Configuring Claude Code

Add to .mcp.json in your project root. The same two options apply.
{
    "mcpServers": {
        "datris": {
            "command": "npx",
            "args": ["-y", "mcp-remote", "http://localhost:3000/sse", "--transport", "sse-only"]
        }
    }
}

Alternative: stdio via uvx (no Docker)

{
    "mcpServers": {
        "datris": {
            "command": "uvx",
            "args": ["datris-mcp-server"],
            "env": {
                "PIPELINE_URL": "http://localhost:8080"
            }
        }
    }
}

Talking to Claude

Once the MCP server is configured, just talk to Claude naturally. Claude sees all 47 Datris tools and picks the right one based on your request.

First prompts (empty Datris)

If you’ve just installed Datris and have no data yet, these prompts exercise the full create → query loop without needing files on hand. Watch the Agents tab in the Datris UI as you go — you’ll see each tool call stream in real time. 1. Confirm discovery works (returns empty, but proves the round-trip):
“List my Datris pipelines and tell me what’s there.”
2. Have Claude generate sample data and ingest it:
“Generate 50 rows of sample stock price data (symbol, date, open, close, volume) and ingest it into PostgreSQL as a pipeline called stock_prices.”
This single prompt exercises create_pipeline (with destination schema), the actual ingest, and several supporting tools — multiple tool calls light up the activity log. 3. Query the data you just created:
“Show me the top 10 rows in stock_prices by volume.”
4. Add AI-generated data quality rules:
“Profile the stock_prices pipeline and suggest data quality rules I should add.”
This exercises the AI/CodeGen path — Claude writes Python validators, Datris runs them locally. 5. Read the pipeline configuration resource:
“Read the Datris pipeline configuration reference and summarize what destination types are supported.”
Confirms Claude can pull MCP resources (not just tools) — useful to verify your client supports both.
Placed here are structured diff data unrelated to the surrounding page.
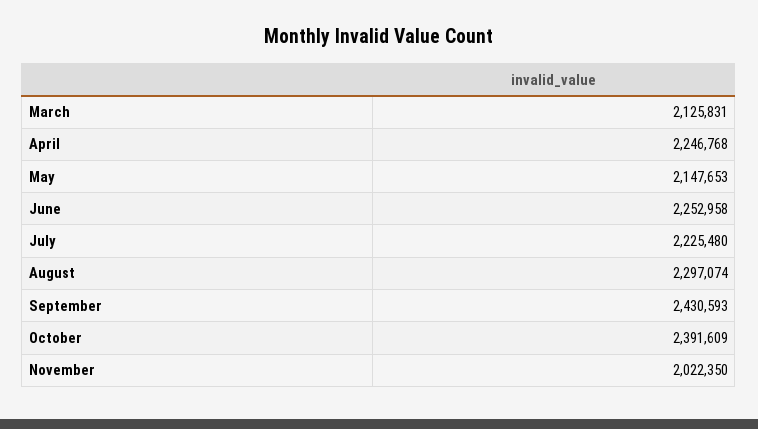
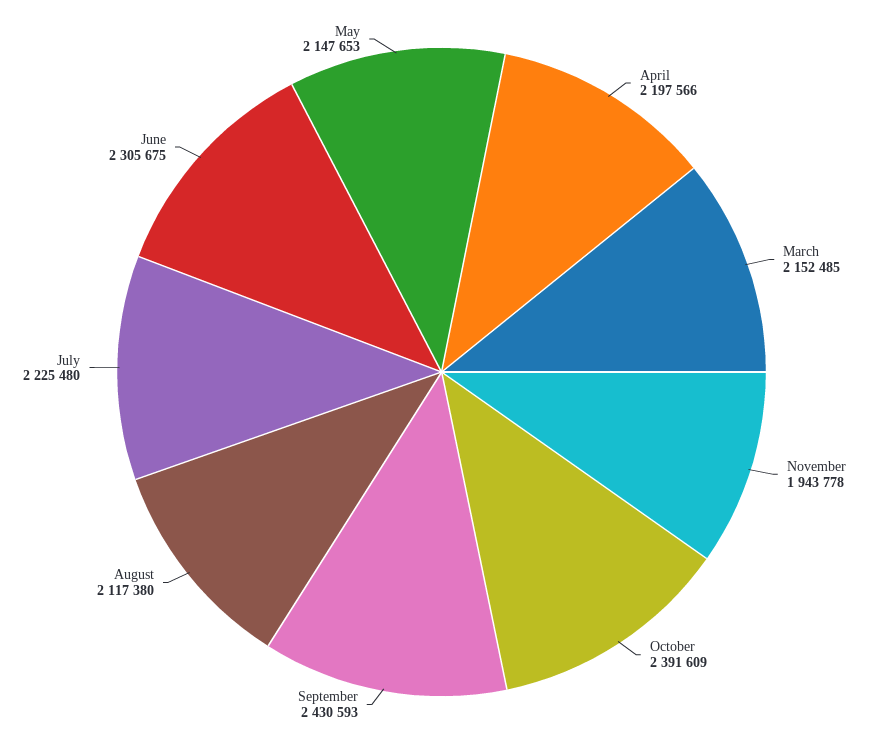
  {
-   "March": 2125831,
+   "March": 2152485,
-   "April": 2246768,
+   "April": 2197566,
    "May": 2147653,
-   "June": 2252958,
+   "June": 2305675,
    "July": 2225480,
-   "August": 2297074,
+   "August": 2117380,
    "September": 2430593,
    "October": 2391609,
-   "November": 2022350
+   "November": 1943778
  }

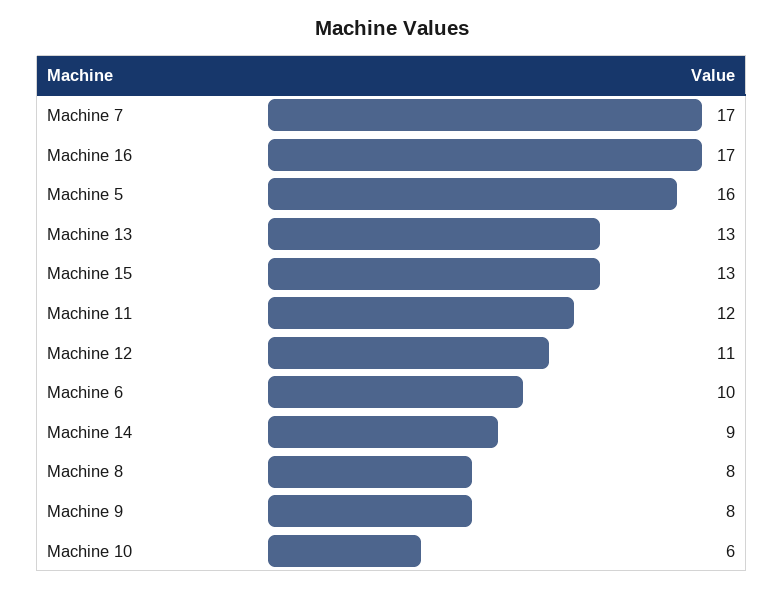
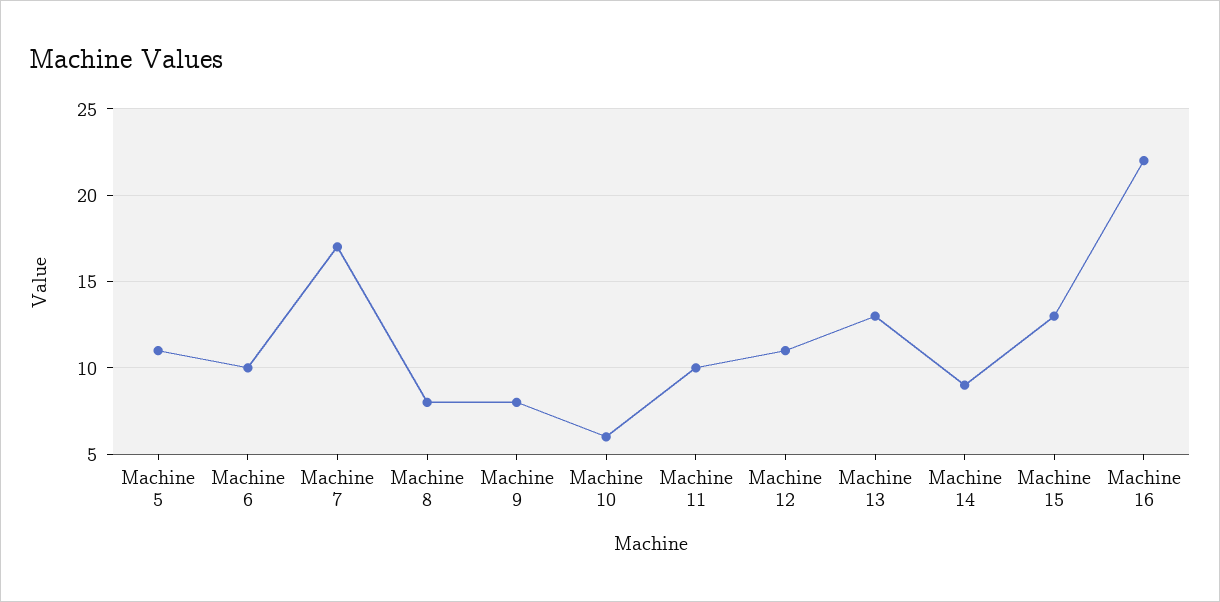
  {
    "Machine 7": 17,
-   "Machine 16": 17,
+   "Machine 16": 22,
-   "Machine 5": 16,
+   "Machine 5": 11,
    "Machine 13": 13,
    "Machine 15": 13,
-   "Machine 11": 12,
+   "Machine 11": 10,
    "Machine 12": 11,
    "Machine 6": 10,
    "Machine 14": 9,
    "Machine 8": 8,
    "Machine 9": 8,
    "Machine 10": 6
  }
For the RAG path, ingest the document outside the chat (see the warning below), then ask Claude to search it:
# from your terminal
datris ingest annual-report.pdf --dest pgvector --pipeline reports
“Search the reports pipeline for [topic from the PDF].”

Ingest data

“Create a pipeline called stock_prices and ingest this CSV into PostgreSQL”
“Ingest this sales data into PostgreSQL and validate that all prices are positive”
Don’t drag large local files into the chat to ingest them. When you say “ingest this PDF” with a file attached, Claude has to base64-encode the bytes and pass them as a string argument to the upload_data tool — that string traverses the conversation context, and a 300KB PDF alone consumes ~90K tokens before any work happens. Conversations hit “too long to continue” almost immediately.Use the right tool for each shape of input:
  • Local files of any size — use the CLI: datris ingest <file> --dest <destination>. No LLM, no context cost.
  • Files at a URL (S3, MinIO, HTTPS) — ask Claude to create a Datris tap that fetches them. Bytes are pulled server-side; the agent only handles the URL.
  • Small inline data (a few rows of CSV, a JSON snippet, generated sample data) — fine to drop into the chat.
The chat path is for natural-language operations (querying, profiling, pipeline management, search), not for funneling local-disk files through a remote conversation.

Query data

“Show me the top 10 stocks by volume from the stock_prices table”
“What’s the average closing price for AAPL?”
“How many orders were placed in March?”

Search documents (RAG)

“Search my financial documents for information about quarterly revenue”
“What does the employee handbook say about the return policy?”

Profile data

“Profile this CSV file and tell me what validation rules I should add”
“What does this data look like? Give me a summary”

Manage pipelines

“List all my pipelines”
“Delete the test_pipeline”
“What’s the status of the stock_prices pipeline?”

Explore databases

“What tables are in my PostgreSQL database?”
“Show me the columns in the orders table”
“What vector collections do I have?”

Health and diagnostics

“Are all the backend services running?”
“Check the health of the platform”
You can drag small inline files (a CSV with tens of rows, a short JSON snippet) directly into the chat for ingestion or profiling. For larger or binary files, use the CLI or a tap (see the warning above).